'Columns must be same length as key' error when trying .Split

Question

The code below just runs fine with Python 3.8.10 but does not run in Python 3.10. Any idea what could be the problem?

import pandas as pd
import requests

url = "https://coinmarketcap.com/new/"
page = requests.get(url,headers={'User-Agent': 'Mozilla/5.0'}, timeout=1)
pagedata = page.text
usecols = ["Name", "Symbol", "1h", "24h", "MarketCap"]


df = pd.read_html(page.text)[0]
df[["Name", "Symbol"]] = df["Name"].str.split(r"\d+", expand=True)

df = (df.rename(columns={"Fully Diluted Market Cap": "MarketCap"})[usecols]
          .sort_values("24h", ascending=False, key=lambda ser: ser.str.replace("%", "").astype(float))
          .replace(r"^\$", "", regex=True)
     )

numcols = df.columns[~df.columns.isin(['Name'])]
df = df.head(5).to_markdown(index=True)
print (df)

Current Output:

Traceback (most recent call last):
  df[["Name", "Symbol"]] = df["Name"].str.split(r"\d+", expand=True)
  ....
  ....
  ValueError: Columns must be same length as key

Correct Output: (Output in Python 3.8)

|    | Name        | Symbol    | 1h     | 24h      | MarketCap   |
|---:|:------------|:----------|:-------|:---------|:------------|
|  3 | Shrekt      |4HREK      | 23.82% | 2536.51% | 342,357     |
|  8 | BLAZE       |TOKEN9BLZE | 1.07%  | 106.71%  | 3,828,088   |
| 26 | Goner27     |GONER      | 6.32%  | 88.09%   | 1,094,010   |
| 14 | Party Hat15 |PHAT       | 13.34% | 81.64%   | 60,136      |
| 29 | PepeChat    |30PPC      | 48.01% | 78.25%   | 431,159     |

Answer 1

I think it has to do with one of the values (NOOT (BRC-20)4NOOT) found in the column Name.

To handle this, we can try to split on the last number found in each row of this column.

Replace this :

df[["Name", "Symbol"]] = df["Name"].str.split(r"\d+", expand=True)

By this :

df[["Name", "Symbol"]] = df["Name"].str.split(r"\d+(?!.*\d)", expand=True)

Regex [demo]

Output :

print(df)

|    | Name        | Symbol   | 1h     | 24h      | MarketCap   |
|---:|:------------|:---------|:-------|:---------|:------------|
|  5 | Shrekt      | HREK     | 54.61% | 1124.57% | 159,013     |
| 10 | BLAZE TOKEN | BLZE     | 2.40%  | 109.53%  | 3,880,242   |
|  8 | CMC DOGE    | CMCDOGE  | 12.93% | 102.76%  | 169,492     |
| 28 | Goner       | GONER    | 1.37%  | 88.66%   | 1,050,089   |
|  4 | nomeme      | NOMEME   | 53.86% | 86.14%   | 4,603,393   |

Answer 2

Do you have to use keep using df as dataframe.

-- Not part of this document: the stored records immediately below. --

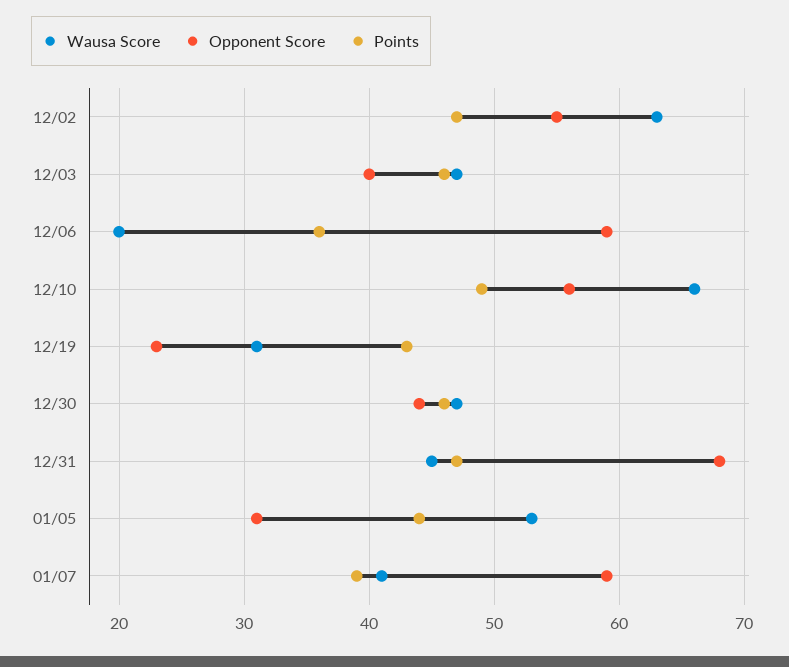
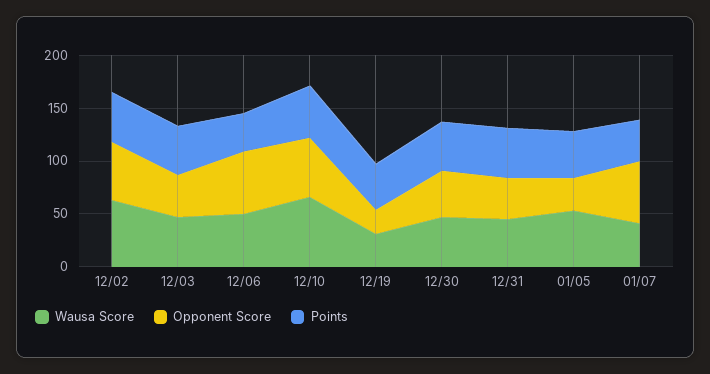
  {
    "Wausa Score": {
      "12/02": 63,
      "12/03": 47,
-     "12/06": 20,
+     "12/06": 50,
      "12/10": 66,
      "12/19": 31,
      "12/30": 47,
      "12/31": 45,
      "01/05": 53,
      "01/07": 41
    },
    "Opponent Score": {
      "12/02": 55,
      "12/03": 40,
      "12/06": 59,
      "12/10": 56,
      "12/19": 23,
      "12/30": 44,
-     "12/31": 68,
+     "12/31": 40,
      "01/05": 31,
      "01/07": 59
    },
    "Points": {
      "12/02": 47,
      "12/03": 46,
      "12/06": 36,
      "12/10": 49,
      "12/19": 43,
      "12/30": 46,
      "12/31": 47,
      "01/05": 44,
      "01/07": 39
    }
  }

I think you can create a new one and use that one after the function. Try just doing this

newDF = df["Name"].str.split(r"\d+", expand=True)
print(newDF)

Edit Fixed Code:

df["Name"] = df["Name"].str.replace("\(BRC-20\)","")

add this line to your code which will replace anything that has (BRC-20) in it. So the problem wasn't being about the version of your python.